━━ Dataset excerpts
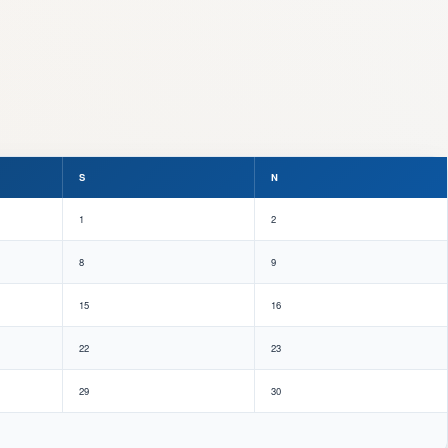
S
N
1
2
8
9
15
16
22
23
29
30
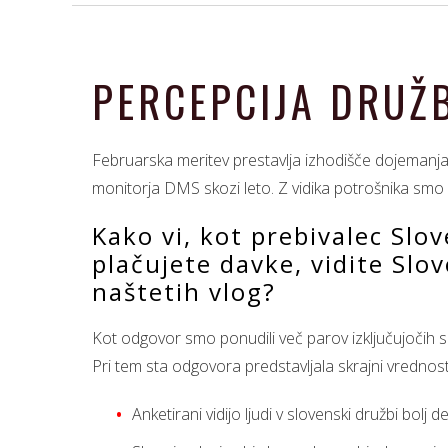
PERCEPCIJA DRUŽB
Februarska meritev prestavlja izhodišče dojemanja ži
monitorja DMS skozi leto. Z vidika potrošnika smo
Kako vi, kot prebivalec Slove
plačujete davke, vidite Slov
naštetih vlog?
Kot odgovor smo ponudili več parov izključujočih 
Pri tem sta odgovora predstavljala skrajni vrednosti
Anketirani vidijo ljudi v slovenski družbi bolj 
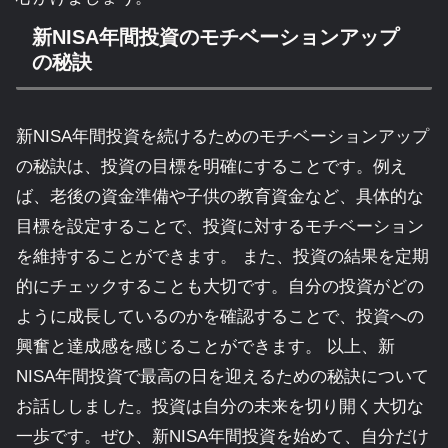
新NISA年間投資のモチベーションアップ
の秘訣
新NISA年間投資を続けるためのモチベーションアップ
の秘訣は、投資の目標を明確にすることです。例え
ば、老後の資金準備や子供の教育資金など、具体的な
目標を設定することで、投資に対するモチベーション
を維持することができます。 また、投資の結果を定期
的にチェックすることも大切です。自分の投資がどの
ように成長しているのかを確認することで、投資への
興奮と達成感を感じることができます。 以上、新
NISA年間投資で最高の日を迎えるための秘訣について
お話ししました。投資は自分の未来を切り開く大切な
一歩です。ぜひ、新NISA年間投資を始めて、自分だけ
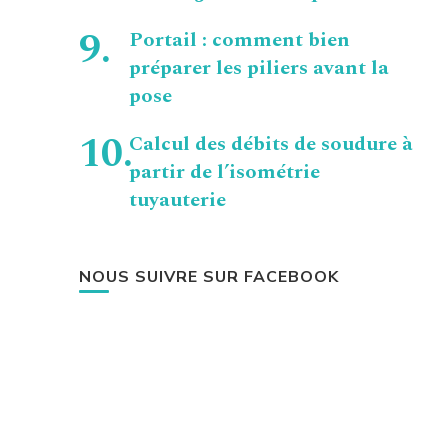
Portail : comment bien
préparer les piliers avant la
pose
Calcul des débits de soudure à
partir de l’isométrie
tuyauterie
NOUS SUIVRE SUR FACEBOOK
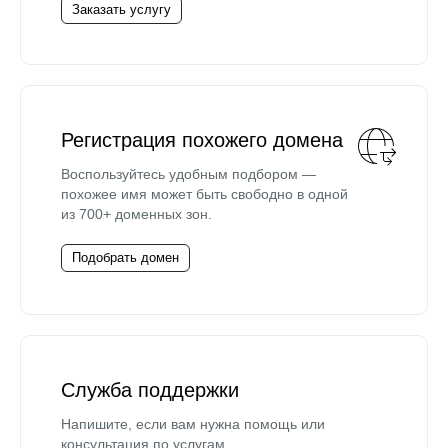
Заказать услугу
Регистрация похожего домена
Воспользуйтесь удобным подбором —
похожее имя может быть свободно в одной
из 700+ доменных зон.
Подобрать домен
Служба поддержки
Напишите, если вам нужна помощь или
консультация по услугам.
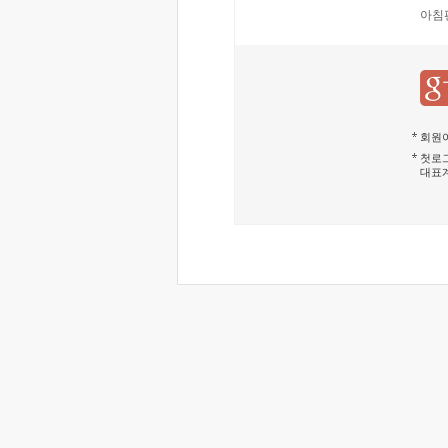
아침
회원이
첫로그
대표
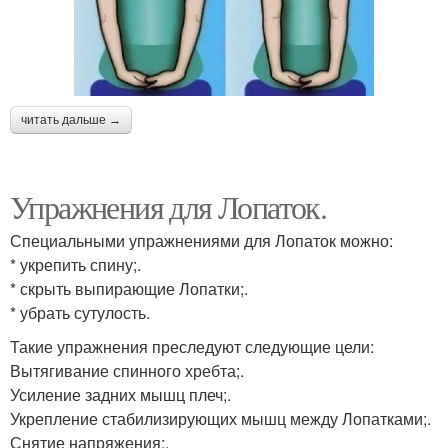
читать дальше →
Упражнения для Лопаток.
Специальными упражнениями для Лопаток можно:
* укрепить спину;.
* скрыть выпирающие Лопатки;.
* убрать сутулость.
Такие упражнения преследуют следующие цели:
Вытягивание спинного хребта;.
Усиление задних мышц плеч;.
Укрепление стабилизирующих мышц между Лопатками;.
Снятие напряжения;.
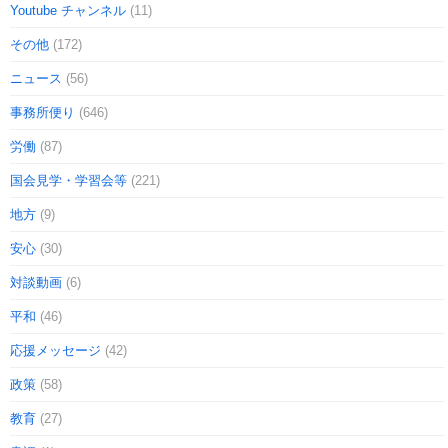
Youtube チャンネル
(11)
その他
(172)
ニュース
(56)
事務所便り
(646)
労働
(87)
国会見学・学習会等
(221)
地方
(9)
安心
(30)
対談動画
(6)
平和
(46)
応援メッセージ
(42)
政策
(58)
教育
(27)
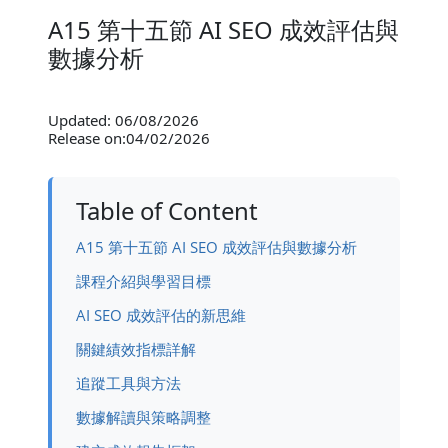
A15 第十五節 AI SEO 成效評估與
數據分析
Updated: 06/08/2026
Release on:04/02/2026
Table of Content
A15 第十五節 AI SEO 成效評估與數據分析
課程介紹與學習目標
AI SEO 成效評估的新思維
關鍵績效指標詳解
追蹤工具與方法
數據解讀與策略調整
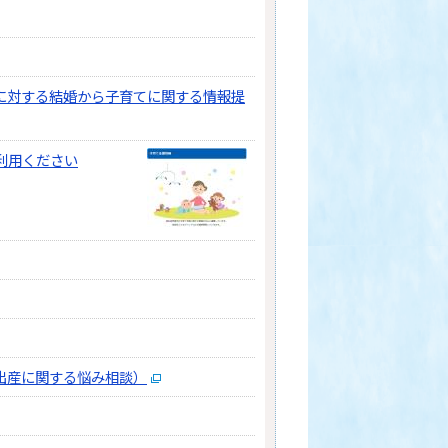
に対する結婚から子育てに関する情報提
利用ください
出産に関する悩み相談）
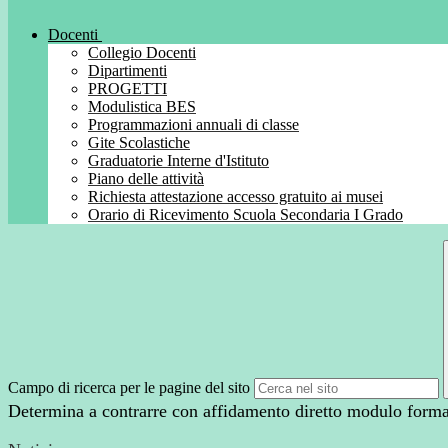
Docenti
Collegio Docenti
Dipartimenti
PROGETTI
Modulistica BES
Programmazioni annuali di classe
Gite Scolastiche
Graduatorie Interne d'Istituto
Piano delle attività
Richiesta attestazione accesso gratuito ai musei
Orario di Ricevimento Scuola Secondaria I Grado
Campo di ricerca per le pagine del sito
Determina a contrarre con affidamento diretto modulo forma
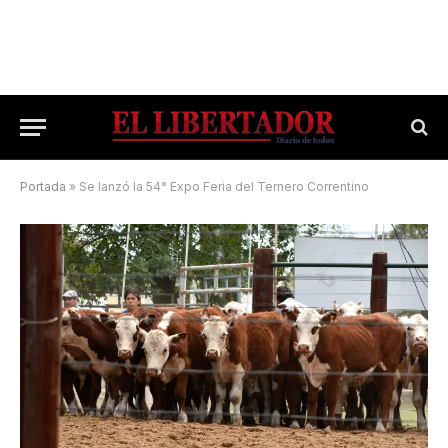
Portada
»
Se lanzó la 54° Expo Feria del Ternero Correntino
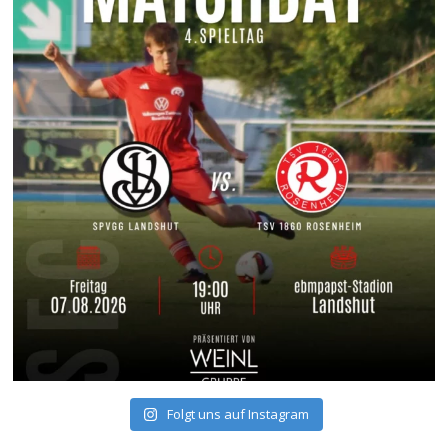
Folgt uns auf Instagram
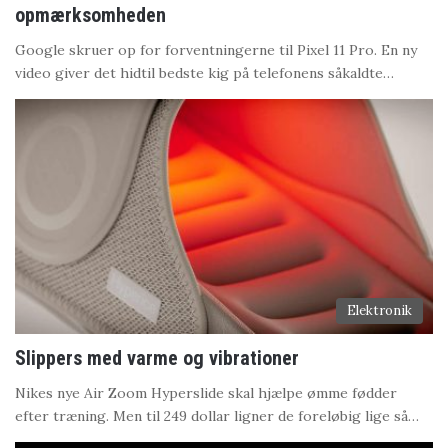
opmærksomheden
Google skruer op for forventningerne til Pixel 11 Pro. En ny
video giver det hidtil bedste kig på telefonens såkaldte…
Elektronik
Slippers med varme og vibrationer
Nikes nye Air Zoom Hyperslide skal hjælpe ømme fødder
efter træning. Men til 249 dollar ligner de foreløbig lige så…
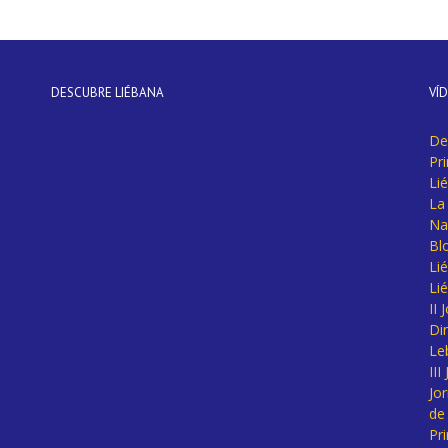
DESCUBRE LIÉBANA
VÍ
De
Pr
Li
La 
Na
Bl
Lié
Li
II
Di
Le
II
Jo
de
Pr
━━━━
Pictures are to be left out. Everything else in the records above gets repeated exactly.

S
N
1
2
8
9
15
16
22
23
29
30
PERCEPCIJA DRUŽB
Februarska meritev prestavlja izhodišče dojemanja ži
monitorja DMS skozi leto. Z vidika potrošnika smo
Kako vi, kot prebivalec Slove
plačujete davke, vidite Slov
naštetih vlog?
Kot odgovor smo ponudili več parov izključujočih 
Pri tem sta odgovora predstavljala skrajni vrednosti
Anketirani vidijo ljudi v slovenski družbi bolj 
新NISA年間投資のモチベーションアップ
の秘訣
新NISA年間投資を続けるためのモチベーションアップ
の秘訣は、投資の目標を明確にすることです。例え
ば、老後の資金準備や子供の教育資金など、具体的な
目標を設定することで、投資に対するモチベーション
を維持することができます。 また、投資の結果を定期
的にチェックすることも大切です。自分の投資がどの
ように成長しているのかを確認することで、投資への
興奮と達成感を感じることができます。 以上、新
NISA年間投資で最高の日を迎えるための秘訣について
お話ししました。投資は自分の未来を切り開く大切な
一歩です。ぜひ、新NISA年間投資を始めて、自分だけ
Portail : comment bien
préparer les piliers avant la
pose
Calcul des débits de soudure à
partir de l’isométrie
tuyauterie
NOUS SUIVRE SUR FACEBOOK
Заказать услугу
Регистрация похожего домена
Воспользуйтесь удобным подбором —
похожее имя может быть свободно в одной
из 700+ доменных зон.
Подобрать домен
Служба поддержки
Напишите, если вам нужна помощь или
консультация по услугам.
아침
회원이
첫로그
대표
читать дальше →
Упражнения для Лопаток.
Специальными упражнениями для Лопаток можно:
* укрепить спину;.
* скрыть выпирающие Лопатки;.
* убрать сутулость.
Такие упражнения преследуют следующие цели:
Вытягивание спинного хребта;.
Усиление задних мышц плеч;.
Укрепление стабилизирующих мышц между Лопатками;.
Снятие напряжения;.
Youtube チャンネル
(11)
その他
(172)
ニュース
(56)
事務所便り
(646)
労働
(87)
国会見学・学習会等
(221)
地方
(9)
安心
(30)
対談動画
(6)
平和
(46)
応援メッセージ
(42)
政策
(58)
教育
(27)
A15 第十五節 AI SEO 成效評估與
數據分析
Updated: 06/08/2026
Release on:04/02/2026
Table of Content
A15 第十五節 AI SEO 成效評估與數據分析
課程介紹與學習目標
AI SEO 成效評估的新思維
關鍵績效指標詳解
追蹤工具與方法
數據解讀與策略調整
に対する結婚から子育てに関する情報提
利用ください
出産に関する悩み相談）
Docenti
Collegio Docenti
Dipartimenti
PROGETTI
Modulistica BES
Programmazioni annuali di classe
Gite Scolastiche
Graduatorie Interne d'Istituto
Piano delle attività
Richiesta attestazione accesso gratuito ai musei
Orario di Ricevimento Scuola Secondaria I Grado
Campo di ricerca per le pagine del sito
Determina a contrarre con affidamento diretto modulo forma
Portada
»
Se lanzó la 54° Expo Feria del Ternero Correntino
Folgt uns auf Instagram
opmærksomheden
Google skruer op for forventningerne til Pixel 11 Pro. En ny
video giver det hidtil bedste kig på telefonens såkaldte…
Elektronik
Slippers med varme og vibrationer
Nikes nye Air Zoom Hyperslide skal hjælpe ømme fødder
efter træning. Men til 249 dollar ligner de foreløbig lige så…
DESCUBRE LIÉBANA
VÍ
De
Pr
Li
La 
Na
Bl
Lié
Li
II
Di
Le
II
Jo
de
Pr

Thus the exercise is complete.